Acceptance, however, is the first step on the road to recovery. And just as there are many who suffer from substance addiction and know how to seek help, there are also many who may not yet realise that they have addiction issues. There are some helpful questions, however, we can ask ourselves. Honesty with oneself is essential, of course.
How important is the substance to your sense of self and the way you love your life?
Does taking the substance stop you doing other things that you need or want to do?
Does taking the substance make you feel better and more in control?
Does not taking the substance make you feel worse? (e.g. anxious, irritable, unwell)
Are you finding that you want or need the substance more and more often?
Is the frequency with which you are taking the substance more than you originally wanted?
What do you feel when you think about stopping taking the substance?
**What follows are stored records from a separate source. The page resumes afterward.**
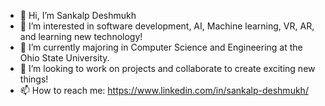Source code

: - 👋 Hi, I’m Sankalp Deshmukh
- 👀 I’m interested in software development, AI, Machine learning, VR, AR, and learning new technology!
- 🌱 I’m currently majoring in Computer Science and Engineering at the Ohio State University.
- 💞️ I’m looking to work on projects and collaborate to create exciting new things!
- 📫 How to reach me: https://www.linkedin.com/in/sankalp-deshmukh/

<!---
Sankalp2025/Sankalp2025 is a ✨ special ✨ repository because its `README.md` (this file) appears on your GitHub profile.
You can click the Preview link to take a look at your changes.
--->
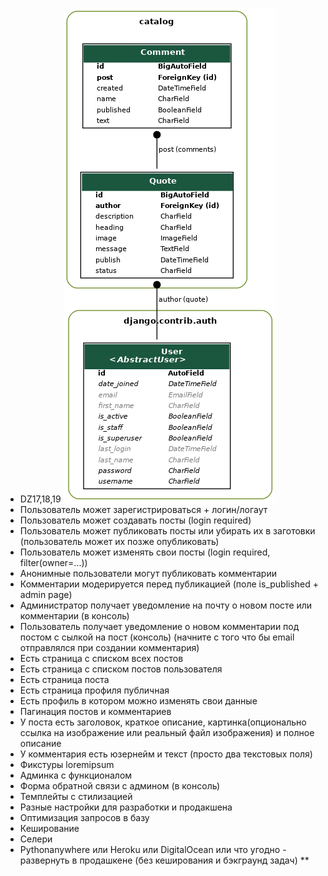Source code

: * DZ17,18,19
![GitHub Logo](/static/images/logo.png)
*    Пользователь может зарегистрироваться + логин/логаут
*    Пользователь может создавать посты (login required)
*    Пользователь может публиковать посты или убирать их в заготовки (пользователь может их позже опубликовать)
*    Пользователь может изменять свои посты (login required, filter(owner=...))
*    Анонимные пользователи могут публиковать комментарии
*    Комментарии модерируется перед публикацией (поле is_published + admin page)
*    Администратор получает уведомление на почту о новом посте или комментарии (в консоль)
*    Пользователь получает уведомление о новом комментарии под постом с сылкой на пост (консоль) (начните с того что бы  email отправлялся при создании комментария)
*    Есть страница с списком всех постов
*    Есть страница с списком постов пользователя
*    Есть страница поста
*    Есть страница профиля публичная
*    Есть профиль в котором можно изменять свои данные
*    Пагинация постов и комментариев
*    У поста есть заголовок, краткое описание, картинка(опционально ссылка на изображение или реальный файл изображения) и полное описание
*    У комментария есть юзернейм и текст (просто два текстовых поля)
*    Фикстуры loremipsum
*    Админка с функционалом
*    Форма обратной связи с админом (в консоль)
*    Темплейты с стилизацией
*    Разные настройки для разработки и продакшена
*    Оптимизация запросов в базу
*    Кеширование
*    Селери
*    Pythonanywhere или Heroku или DigitalOcean или что угодно - развернуть в продашкене (без кеширования и бэкграунд задач) **
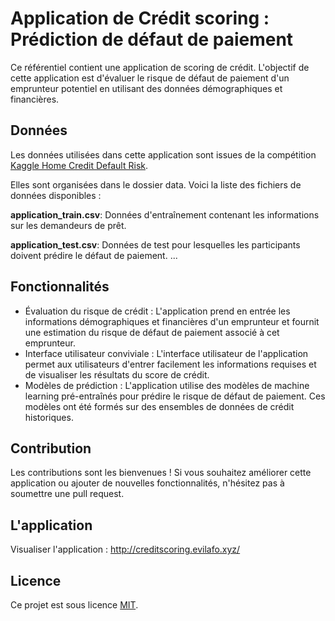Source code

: # Application de Crédit scoring : Prédiction de défaut de paiement

Ce référentiel contient une application de scoring de crédit. L'objectif de cette application est d'évaluer le risque de défaut de paiement d'un emprunteur potentiel en utilisant des données démographiques et financières.

## Données
Les données utilisées dans cette application sont issues de la compétition [Kaggle Home Credit Default Risk](https://www.kaggle.com/competitions/home-credit-default-risk/data/ "Home Credit Defzult Risk"). 

Elles sont organisées dans le dossier data. Voici la liste des fichiers de données disponibles :

**application_train.csv**: Données d'entraînement contenant les informations sur les demandeurs de prêt.

**application_test.csv**: Données de test pour lesquelles les participants doivent prédire le défaut de paiement.
...

## Fonctionnalités
- Évaluation du risque de crédit : L'application prend en entrée les informations démographiques et financières d'un emprunteur et fournit une estimation du risque de défaut de paiement associé à cet emprunteur.
- Interface utilisateur conviviale : L'interface utilisateur de l'application permet aux utilisateurs d'entrer facilement les informations requises et de visualiser les résultats du score de crédit.
- Modèles de prédiction : L'application utilise des modèles de machine learning pré-entraînés pour prédire le risque de défaut de paiement. Ces modèles ont été formés sur des ensembles de données de crédit historiques.

## Contribution
Les contributions sont les bienvenues ! Si vous souhaitez améliorer cette application ou ajouter de nouvelles fonctionnalités, n'hésitez pas à soumettre une pull request.

## L'application
Visualiser l'application : http://creditscoring.evilafo.xyz/
## Licence
Ce projet est sous licence [MIT]().


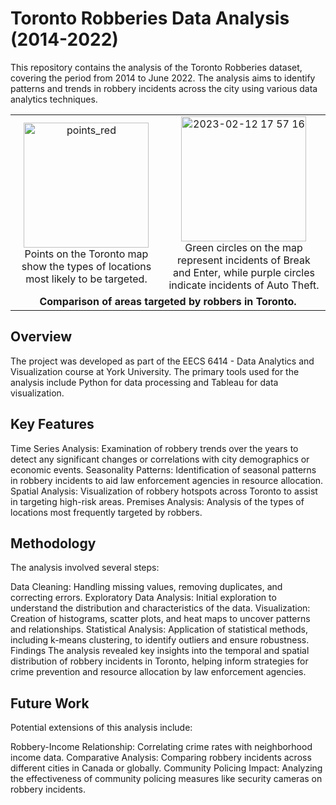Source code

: # Toronto Robberies Data Analysis (2014-2022)
This repository contains the analysis of the Toronto Robberies dataset, covering the period from 2014 to June 2022. The analysis aims to identify patterns and trends in robbery incidents across the city using various data analytics techniques.

<table align="center">
  <tr>
    <td align="center">
      <img src="https://github.com/user-attachments/assets/de11f498-cb3f-463f-a432-c598f726bcf3" alt="points_red" height="200px" width="auto" />
      <figcaption>Points on the Toronto map show the types of locations most likely to be targeted.</figcaption>
    </td>
    <td align="center">
      <img src="https://github.com/user-attachments/assets/f3d38626-a23e-459e-9492-ec903c63d60f" alt="2023-02-12 17 57 16" height="200px" width="auto" />
      <figcaption>Green circles on the map represent incidents of Break and Enter, while purple circles indicate incidents of Auto Theft.</figcaption>
    </td>
  </tr>
  <tr>
    <td colspan="2" align="center">
      <figcaption><strong>Comparison of areas targeted by robbers in Toronto.</strong></figcaption>
    </td>
  </tr>
</table>

## Overview
The project was developed as part of the EECS 6414 - Data Analytics and Visualization course at York University. The primary tools used for the analysis include Python for data processing and Tableau for data visualization.

## Key Features
Time Series Analysis: Examination of robbery trends over the years to detect any significant changes or correlations with city demographics or economic events.
Seasonality Patterns: Identification of seasonal patterns in robbery incidents to aid law enforcement agencies in resource allocation.
Spatial Analysis: Visualization of robbery hotspots across Toronto to assist in targeting high-risk areas.
Premises Analysis: Analysis of the types of locations most frequently targeted by robbers.

## Methodology
The analysis involved several steps:

Data Cleaning: Handling missing values, removing duplicates, and correcting errors.
Exploratory Data Analysis: Initial exploration to understand the distribution and characteristics of the data.
Visualization: Creation of histograms, scatter plots, and heat maps to uncover patterns and relationships.
Statistical Analysis: Application of statistical methods, including k-means clustering, to identify outliers and ensure robustness.
Findings
The analysis revealed key insights into the temporal and spatial distribution of robbery incidents in Toronto, helping inform strategies for crime prevention and resource allocation by law enforcement agencies.

## Future Work
Potential extensions of this analysis include:

Robbery-Income Relationship: Correlating crime rates with neighborhood income data.
Comparative Analysis: Comparing robbery incidents across different cities in Canada or globally.
Community Policing Impact: Analyzing the effectiveness of community policing measures like security cameras on robbery incidents.
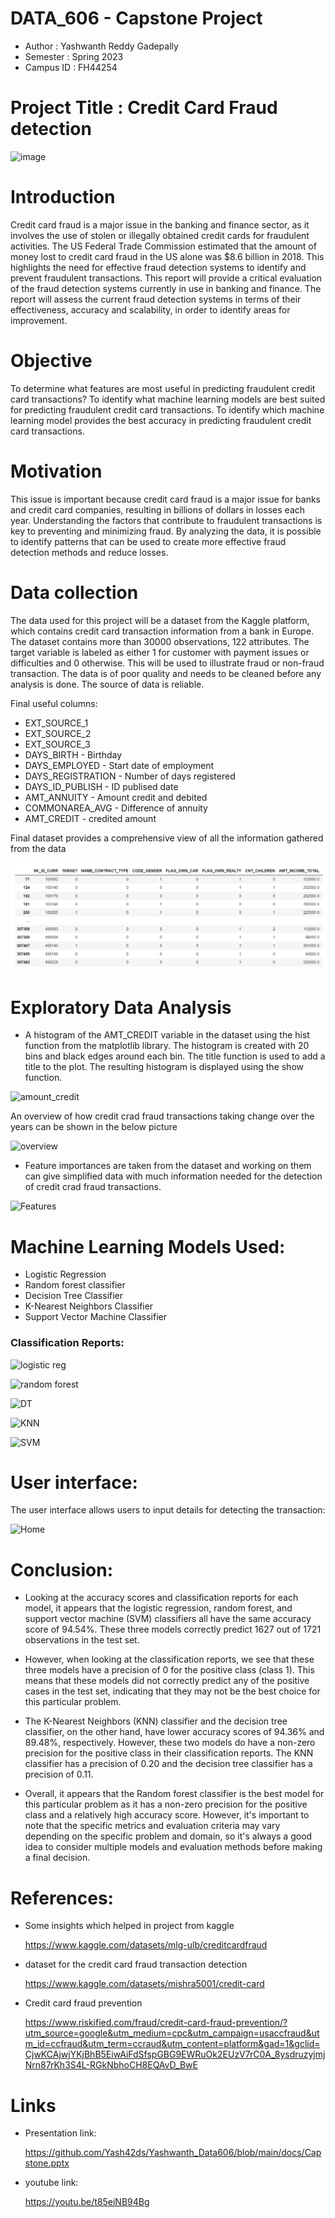 # DATA_606 - Capstone Project
- Author : Yashwanth Reddy Gadepally
- Semester : Spring 2023
- Campus ID : FH44254

# Project Title : Credit Card Fraud detection

![image](https://github.com/Yash42ds/Yashwanth_Data606/assets/124218850/a78e13ef-4ebe-467b-801d-50b0252e912d)


# Introduction
Credit card fraud is a major issue in the banking and finance sector, as it involves the use of stolen or illegally obtained credit cards for fraudulent activities. The US Federal Trade Commission estimated that the amount of money lost to credit card fraud in the US alone was $8.6 billion in 2018. This highlights the need for effective fraud detection systems to identify and prevent fraudulent transactions. This report will provide a critical evaluation of the fraud detection systems currently in use in banking and finance. The report will assess the current fraud detection systems in terms of their effectiveness, accuracy and scalability, in order to identify areas for improvement.

# Objective
To determine what features are most useful in predicting fraudulent credit card transactions? To identify what machine learning models are best suited for predicting fraudulent credit card transactions. To identify which machine learning model provides the best accuracy in predicting fraudulent credit card transactions.

# Motivation
This issue is important because credit card fraud is a major issue for banks and credit card companies, resulting in billions of dollars in losses each year. Understanding the factors that contribute to fraudulent transactions is key to preventing and minimizing fraud. By analyzing the data, it is possible to identify patterns that can be used to create more effective fraud detection methods and reduce losses.

# Data collection
The data used for this project will be a dataset from the Kaggle platform, which contains credit card transaction information from a bank in Europe. The dataset contains more than 30000 observations, 122 attributes. The target variable is labeled as either 1 for customer with payment issues or difficulties and 0 otherwise. This will be used to illustrate fraud or non-fraud transaction. The data is of poor quality and needs to be cleaned before any analysis is done. The source of data is reliable.

Final useful columns:
- EXT_SOURCE_1
- EXT_SOURCE_2
- EXT_SOURCE_3
- DAYS_BIRTH - Birthday
- DAYS_EMPLOYED - Start date of employment
- DAYS_REGISTRATION - Number of days registered
- DAYS_ID_PUBLISH - ID publised date
- AMT_ANNUITY - Amount credit and debited
- COMMONAREA_AVG - Difference of annuity
- AMT_CREDIT - credited amount

Final dataset provides a comprehensive view of  all the information gathered from the data

![dataframe](https://github.com/DATA-606-SPRING-2023-THU/Yashwanth_Data606/blob/main/docs/images/dataframe.png)
 
# Exploratory Data Analysis

- A histogram of the AMT_CREDIT variable in the dataset using the hist function from the matplotlib library. The histogram is created with 20 bins and black edges around each bin. The title function is used to add a title to the plot. The resulting histogram is displayed using the show function.

![amount_credit](https://github.com/Yash42ds/Yashwanth_Data606/assets/124218850/561404da-fd69-4dcd-8eef-0bdca55ca2eb)

An overview of how credit crad fraud transactions taking change over the years can be shown in the below picture

![overview](https://github.com/Yash42ds/Yashwanth_Data606/assets/124218850/ae297a01-066c-40f5-8088-6a39b7ecd558)

- Feature importances are taken from the dataset and working on them can give simplified data with much information needed for the detection of credit crad fraud transactions.

![Features](https://github.com/Yash42ds/Yashwanth_Data606/assets/124218850/139b3ddb-665f-4e92-9074-fbbe0768ba61)

# Machine Learning Models Used:
- Logistic Regression
- Random forest classifier
- Decision Tree Classifier
- K-Nearest Neighbors Classifier
- Support Vector Machine Classifier

### Classification Reports:
![logistic reg](https://github.com/Yash42ds/Yashwanth_Data606/assets/124218850/5ee5d7c9-619c-488c-8747-9621be938182)

![random forest](https://github.com/Yash42ds/Yashwanth_Data606/assets/124218850/dd9b2942-e428-44e9-ae25-b8111b19308b)

![DT](https://github.com/Yash42ds/Yashwanth_Data606/assets/124218850/7db4a019-b8b9-4eb0-a1f1-284515b86a06)

![KNN](https://github.com/Yash42ds/Yashwanth_Data606/assets/124218850/a9273bf7-a3d2-42d1-ad67-ee1c0e8dad8c)

![SVM](https://github.com/Yash42ds/Yashwanth_Data606/assets/124218850/89aa762d-e6b2-44d9-b3ce-cc7096dc6faa)

# User interface:

The user interface allows users to input  details for detecting the transaction:

![Home](https://github.com/Yash42ds/Yashwanth_Data606/assets/124218850/18c80bc8-c61c-40a1-a741-2dc12eb93ea2)

# Conclusion:
- Looking at the accuracy scores and classification reports for each model, it appears that the logistic regression, random forest, and support vector machine (SVM)  classifiers all have the same accuracy score of 94.54%. These three models correctly predict 1627 out of 1721 observations in the test set.

- However, when looking at the classification reports, we see that these three models have a precision of 0 for the positive class (class 1). This means that these models did not correctly predict any of the positive cases in the test set, indicating that they may not be the best choice for this particular problem.

- The K-Nearest Neighbors (KNN) classifier and the decision tree classifier, on the other hand, have lower accuracy scores of 94.36% and 89.48%, respectively. However, these two models do have a non-zero precision for the positive class in their classification reports. The KNN classifier has a precision of 0.20 and the decision tree classifier has a precision of 0.11.

- Overall, it appears that the Random forest classifier is the best model for this particular problem as it has a non-zero precision for the positive class and a relatively high accuracy score. However, it's important to note that the specific metrics and evaluation criteria may vary depending on the specific problem and domain, so it's always a good idea to consider multiple models and evaluation methods before making a final decision.

# References:
- Some insights which helped in project from kaggle

  https://www.kaggle.com/datasets/mlg-ulb/creditcardfraud

- dataset for the credit card fraud transaction detection

  https://www.kaggle.com/datasets/mishra5001/credit-card

- Credit card fraud prevention

  https://www.riskified.com/fraud/credit-card-fraud-prevention/?utm_source=google&utm_medium=cpc&utm_campaign=usaccfraud&utm_id=ccfraud&utm_term=ccraud&utm_content=platform&gad=1&gclid=CjwKCAjwjYKjBhB5EiwAiFdSfspGBG9EWRuOk2EUzV7rC0A_8ysdruzyjmjNrn87rKh3S4L-RGkNbhoCH8EQAvD_BwE

# Links
- Presentation link:

  https://github.com/Yash42ds/Yashwanth_Data606/blob/main/docs/Capstone.pptx

- youtube link:

  https://youtu.be/t85eiNB94Bg
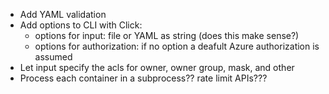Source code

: - Add YAML validation
- Add options to CLI with Click:
    - options for input: file or YAML as string (does this make sense?)
    - options for authorization: if no option a deafult Azure authorization is assumed
- Let input specify the acls for owner, owner group, mask, and other
- Process each container in a subprocess?? rate limit APIs???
Do you feel panic, worry, dread, or any other negative feeling?
Changing your mind
Do you ever decide not to take the substance and then change your mind, even when you know that taking the substance will not be good for you?
Do you ever make a decision to stop taking the substance permanently and then postpone implementing that decision until a future date?
I don’t think I need to go into specific detail about what the answers to any or all of these self-questions may mean. We are all individuals, and if the answers tell you, in your heart as well as your head, that addiction is a problem in your life, the resources to help you make a positive change are out there.
What I can say with absolute certainty is that no one suffering from an addiction, whether it be substance or non-substance, needs to feel alone or ashamed. Addiction affects all of us, no matter our race, background, education or bank balance. It’s a hard and rocky road, but recovery is inspiring, to ourselves and to all those around us.